Simple trick lets pure blue quantum dots maintain their performance without cadmium

A simple structural tweak has dramatically enhanced the colour clarity and stability of heavy metal-free blue quantum dots. By incorporating sulfur into the eco-friendly zinc–selenium–tellurium nanocrystal lattice, researchers in China produced pure blue quantum dot LEDs (QLEDs) that rival the performance of state-of-the-art ones.

‘Quantum dots are semiconductor nanocrystals with size-dependent optical and electronic properties,’ explains Yajie Dong, an optoelectronics researcher at the University of Central Florida who wasn’t involved in the research. The physical size of these particles confines the electrons into such a small space that quantum effects dominate their behaviour, leading to tuneable optical and electronic properties that are heavily exploited in the production of coloured LEDs.

However, these semiconducting nanostructures frequently contain toxic heavy metals, such as cadmium, lead and indium, creating safety concerns around their use in consumer electronics. Zinc, selenium and tellurium-based quantum dots are a promising emerging alternative, but ‘heavy metal-free QLEDs have historically struggled with lower efficiency and stability and broader emission linewidth’, resulting in reduced colour purity, says Dong.

Now, by incorporating an additional sulfur reagent into the synthesis of ZnSeTe quantum dots, Xuyong Yang and his team at Shanghai University have overcome these limitations and produced an efficient pure blue heavy metal-free QLED with performance comparable to their cadmium counterparts.

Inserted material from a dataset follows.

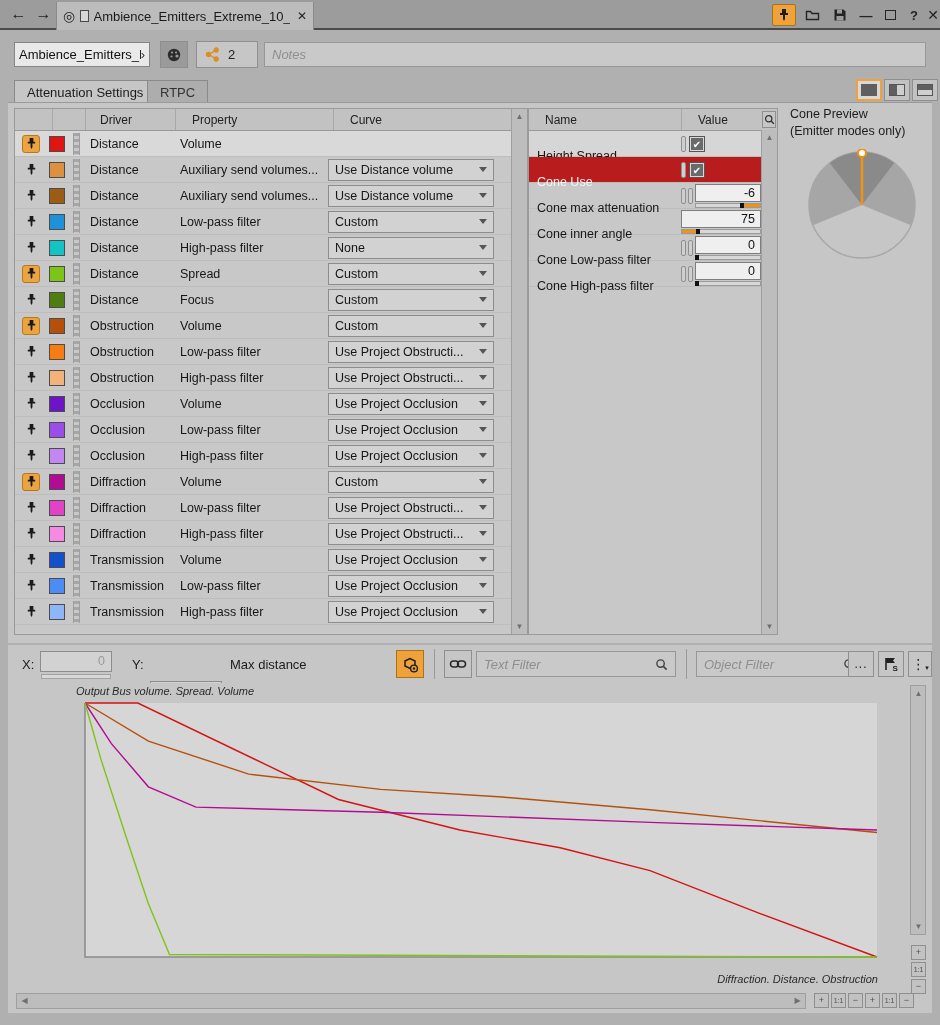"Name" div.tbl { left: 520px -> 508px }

Conventional ZnSeTe nanocrystals suffer from compositional inhomogeneity as the highly reactive tellurium precursors cause the tellurium atoms to aggregate within the structure. These pockets of tellurium introduce faults and defects into the crystal and trap electrons in the tellurium-rich regions, reducing both the stability and colour purity of the resulting quantum dot.

Yang’s team therefore incorporated a reactive sulfur-triphenylphosphite reagent into the synthesis, hoping to promote the homogeneous growth of the crystal by mediating the electronic interactions between each component. X-ray analysis revealed that addition of electronegative sulfur into the lattice inhibited the aggregation of tellurium, creating a uniform, defect-free structure. Spectral analysis comparing both crystals confirmed that this regular arrangement had narrowed the photoluminescent range, enhancing the colour purity of the modified quantum dot.

With the required homogeneous crystal in hand, the team designed a simple LED device to investigate the performance of ZnSeTeS in a practical setting. The modified structure produced a pure-blue emission and exhibited more than double the quantum efficiency (the proportion of photons emitted versus absorbed) of the original ZnSeTe lattice. ‘The 24.7% [external quantum efficiency] places ZnSeTeS QLEDs among the best-performing cadmium-free blue QLEDs,’ says Dong. ‘Their narrow 17nm emission linewidth at 460nm ensures excellent colour purity, essential for display applications.’

However, the stability and lifetime of the device still requires further optimisation before these quantum dots are a feasible alternative for commercial electronics. The 30,000-hour half-lifetime is a promising start, comments Dong, but commercial displays should still be operating at 95% luminance/capacity after this which is significantly harder to achieve.

Despite these challenges, Dong is impressed by the team’s work and optimistic about the future of heavy metal-free blue LEDs. ‘Blue QLEDs could transform full-colour displays, either by working with red and green QLEDs or by serving as a backplane technology to replace blue organic LEDs. Beyond displays, they could serve as medical light sources, where flexibility and precise spectral control are beneficial and long-term durability is not a primary concern,’ he says.